To be clear, the denomination as “Sanctuary Church” is loosely defined in this resolution. It is not binding on individual congregations. It does not call for illegal actions. It does mean that the ELCA cares for the most vulnerable people who are cut by the shards of a broken immigration system. We here at Christ the King Church have long shared this commitment to being sanctuary, and we will continue so. For example, a group has begun here at Christ the King Church to discern how we can care in legal ways for migrants and refugees near us who need our help with prayer, a toothbrush, soap and water, food, legal advocacy, or other. Whatever else “Sanctuary Church” means, it accords with God’s call to us to be A Healing Place.

So, we must discern the moment. What is God doing now? Are we seeing rightly? Or are we holding on to presumptions and pretensions that are little more than our personal and social preferences now turned into idols? This is the much more important question for us as church and as individuals to ask every day. It is also wonderfully true that when Jesus the true Prince and Maker of Peace comes into our lives, we will experience dislocation. We will be challenged to let go of the things and thoughts that resist the Spirit’s life-giving flames. This is what it means to be refined. This is what it means to take the leap of faith. An opportunity comes to a person or congregation. It is wholly unexpected. We struggle to use the best of what we have in well-winnowed wisdom to discern what to do. As Paul says, we test all the spirits. Is it a new job? A new life chapter full of the unknown? A call that indeed requires civil disobedience, like saving Jewish lives before and during World War II? A call for a congregation to do something heretofore wholly unimagined?

To answer well, Jesus says: discern now. Be not captive to your nostalgic past or your fantasy future. Interpret the present time.
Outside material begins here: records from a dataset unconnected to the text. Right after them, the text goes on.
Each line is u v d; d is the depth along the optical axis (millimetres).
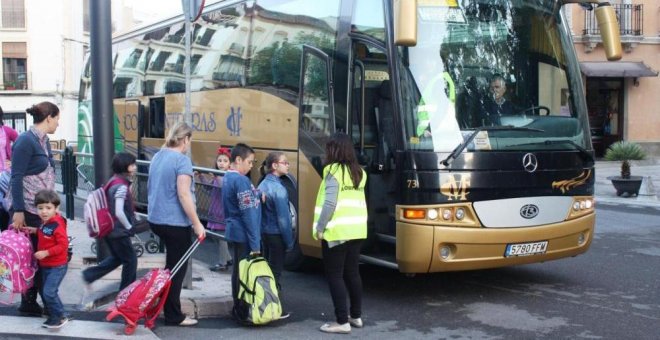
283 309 7324
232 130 10359
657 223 13633
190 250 6449
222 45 10836
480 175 7094
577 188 7730
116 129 15133
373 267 9461
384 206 7762
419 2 7383
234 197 6723
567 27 8281
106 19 8141
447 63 7352
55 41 44406
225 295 7285
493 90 7488
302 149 8688
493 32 7641
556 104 7852
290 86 9008
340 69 8117
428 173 6980
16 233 6328
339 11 8242
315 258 9133
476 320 7035
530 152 7340
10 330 6277
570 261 9906
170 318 6660
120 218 6742
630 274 9086
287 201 7211
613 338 6434
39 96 44406
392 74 7238
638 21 26719
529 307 7500
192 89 11664
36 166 6629
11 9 43969
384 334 6574
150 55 13633
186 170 6328
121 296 6230
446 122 7172
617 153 24062
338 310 6570
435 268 7055
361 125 7828
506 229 7172
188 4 7711
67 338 6164
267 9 9742
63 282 7852
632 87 27266
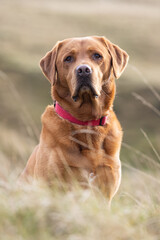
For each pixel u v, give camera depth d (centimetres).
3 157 1146
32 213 477
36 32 6706
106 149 722
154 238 495
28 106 3666
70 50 750
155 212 588
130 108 3519
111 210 537
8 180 589
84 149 705
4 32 6475
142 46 6153
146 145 2809
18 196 520
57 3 10494
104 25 7394
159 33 6856
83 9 9356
Trust Christ. As Thomas Merton put it, “You do not need to know what is happening, or exactly where it is all going. What you need is to recognize the possibilities and challenges offered by the present moment, and embrace them with courage, faith and hope. In such an event, courage is the authentic form taken by love.” And, all the while, as part and parcel of Christ’s refining love, he does not step away from the family meal. In fact, he endures and feeds it with his own real self by true word, water, feast, and acts of love. It is how we are refined, how we endure, how we can hope, and how God rules faithfully and lovingly.